16/02/26
L’ombre des Montagnes Noires s’étirait sur Ennery comme une main squelettique cherchant à étouffer le dernier souffle du crépuscule. Ce jour-là, en 1907, le sol de l’Artibonite semblait plus lourd qu’à l’accoutumée. On descendait Felicia Felix-Mentor, vingt-neuf ans, fauchée en pleine sève par une maladie dont les symptômes ne se trouvaient dans aucun manuel de médecine, mais se lisaient clairement dans les murmures terrifiés du voisinage : l’envoûtement.
Un Bokor aux yeux injectés de concupiscence avait jeté son dévolu sur elle.

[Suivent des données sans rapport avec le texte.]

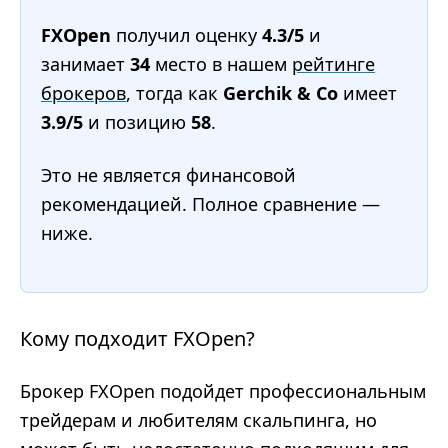
FXOpen
получил оценку
4.3/5
и
занимает
34
место в нашем
рейтинге
брокеров
, тогда как
Gerchik & Co
имеет
3.9/5
и позицию
58
.
Это не является финансовой
рекомендацией. Полное сравнение —
ниже.
Кому подходит FXOpen?
Брокер FXOpen подойдет профессиональным
трейдерам и любителям скальпинга, но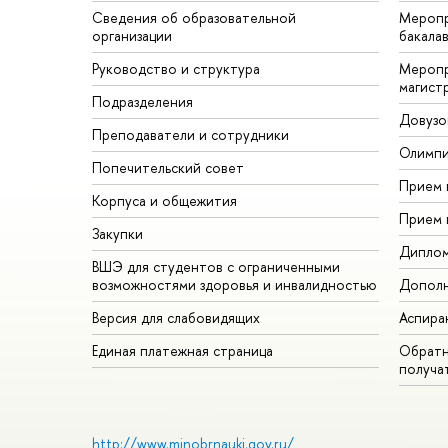
Сведения об образовательной
Меропр
организации
бакала
Руководство и структура
Меропр
магист
Подразделения
Довузо
Преподаватели и сотрудники
Олимп
Попечительский совет
Прием 
Корпуса и общежития
Прием 
Закупки
Дипло
ВШЭ для студентов с ограниченными
возможностями здоровья и инвалидностью
Дополн
Версия для слабовидящих
Аспира
Единая платежная страница
Обратн
получа
http://www.minobrnauki.gov.ru/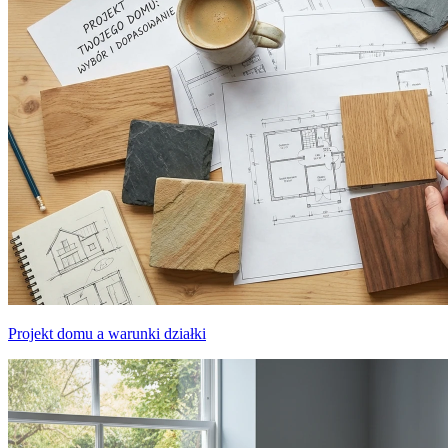
Projekt domu a warunki działki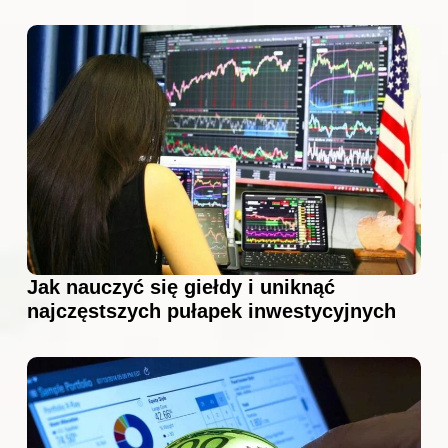
Jak nauczyć się giełdy i uniknąć
najczęstszych pułapek inwestycyjnych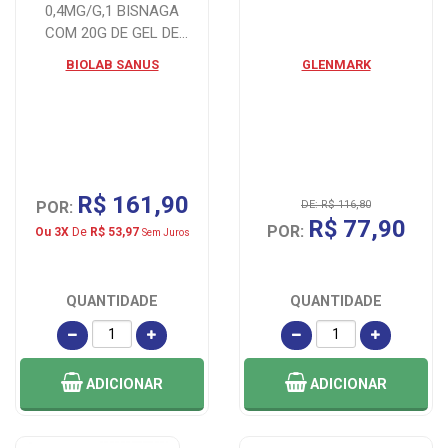
0,4MG/G,1 BISNAGA
COM 20G DE GEL DE
USO DERMATOLÓGICO
BIOLAB SANUS
GLENMARK
R$ 161,90
POR:
DE: R$ 116,80
R$ 77,90
POR:
Ou 3X
De
R$ 53,97
Sem Juros
QUANTIDADE
QUANTIDADE
ADICIONAR
ADICIONAR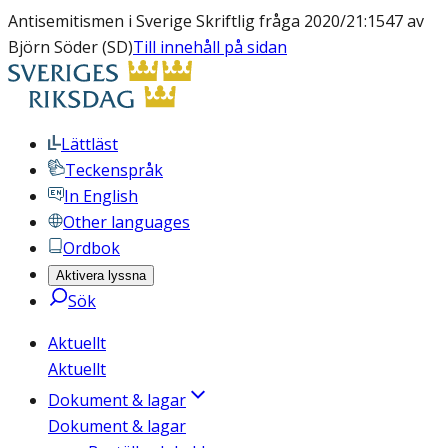
Antisemitismen i Sverige Skriftlig fråga 2020/21:1547 av
Björn Söder (SD)
Till innehåll på sidan
Lättläst
Teckenspråk
In English
Other languages
Ordbok
Aktivera lyssna
Sök
Aktuellt
Aktuellt
Dokument & lagar
Dokument & lagar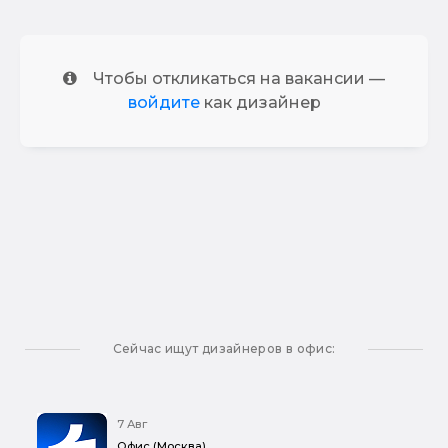
Чтобы откликаться на вакансии —
войдите
как дизайнер
Сейчас ищут дизайнеров в офис:
7 Авг
Офис (Москва)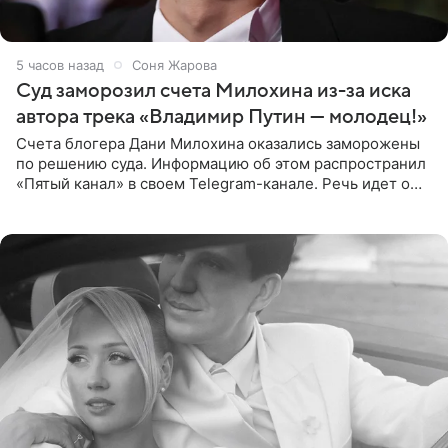
5 часов назад
Соня Жарова
Суд заморозил счета Милохина из-за иска
автора трека «Владимир Путин — молодец!»
Счета блогера Дани Милохина оказались заморожены
по решению суда. Информацию об этом распространил
«Пятый канал» в своем Telegram-канале. Речь идет о
сумме в 407,2 тыс. рублей. Причиной разбирательства
стал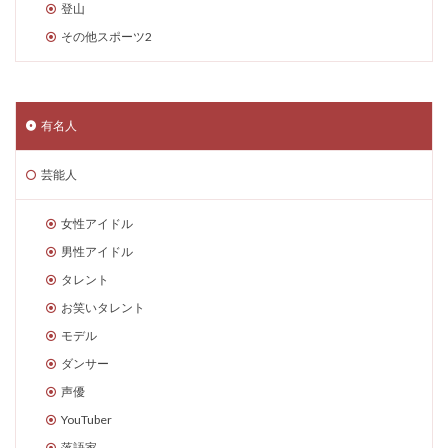
登山
その他スポーツ2
有名人
芸能人
女性アイドル
男性アイドル
タレント
お笑いタレント
モデル
ダンサー
声優
YouTuber
落語家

On disait qu’il lui avait soufflé au visage une poussière d’outre-tombe, un cocktail de diodon et de haine, pour en faire une chose sans nom, une servante de l’ombre, une zombi.
Mais le cimetière d’Ennery n’était pas une terre abandonnée. C’était le domaine de Maman Brigitte. La Grande Dame Guédé, aux jurons fleuris et à la robe de dentelle, n’appréciait guère que l’on vienne braconner sur ses terres, surtout quand la proie était Felicia, une fidèle hounsi dévouée aux deux Erzulie (Dantor et Freda), qui savait honorer les loas et morts avec la déférence due à leur rang. Toutefois, son loa Mèt Têt était Erzulie Danto.
(Œuvre de Dubreus Lhérisson, Haïti)
Le soir des funérailles, alors que le silence se faisait épais comme une mélasse, la rumeur des esprits s’éveilla. Le Bokor revint, son contrepoison en main, prêt à réclamer son dû avant que la chair ne se fige. Il ne trouva pas une tombe déserte. Sur la pierre fraîche, Maman Brigitte avait placé un objet incongru, un vestige de l’époque des maisons de commerces françaises d’Haïti : le Jeu des Sorciers.
La Guédé fulminait, mais elle ne comptait pas se salir les mains. Elle convoqua son champion, Toussaint, un homme dont l’âme oscillait entre deux mondes.
— « Joue, Toussaint !, grinça la voix de la Lwa, mêlée au vent, Si tu gagnes, Félicia reste mienne. Si tu perds, le néant l’emporte. »
Ce qui se passa cette nuit-là, entre les dés d’os et les incantations, nul vivant ne saurait le dire sans perdre la raison. Mais presque trente ans plus tard, en 1936, le mystère prit une forme charnelle. Une femme apparut, nue, errant comme une âme en peine sur une route de l’Artibonite. C’était elle. Felicia.
Quand Zora Neale Hurston braqua son objectif sur elle pour le magazine LIFE, elle ne vit pas une ressuscitée, mais une naufragée. Les paupières brûlées par l’acide du secret, le regard fixe sur un horizon que les vivants ne peuvent percevoir, Felicia ne parlait plus. Elle émettait des sons inarticulés, une langue de terre et de racines, le prix amer d’un duel remporté, mais d’une vie à jamais brisée.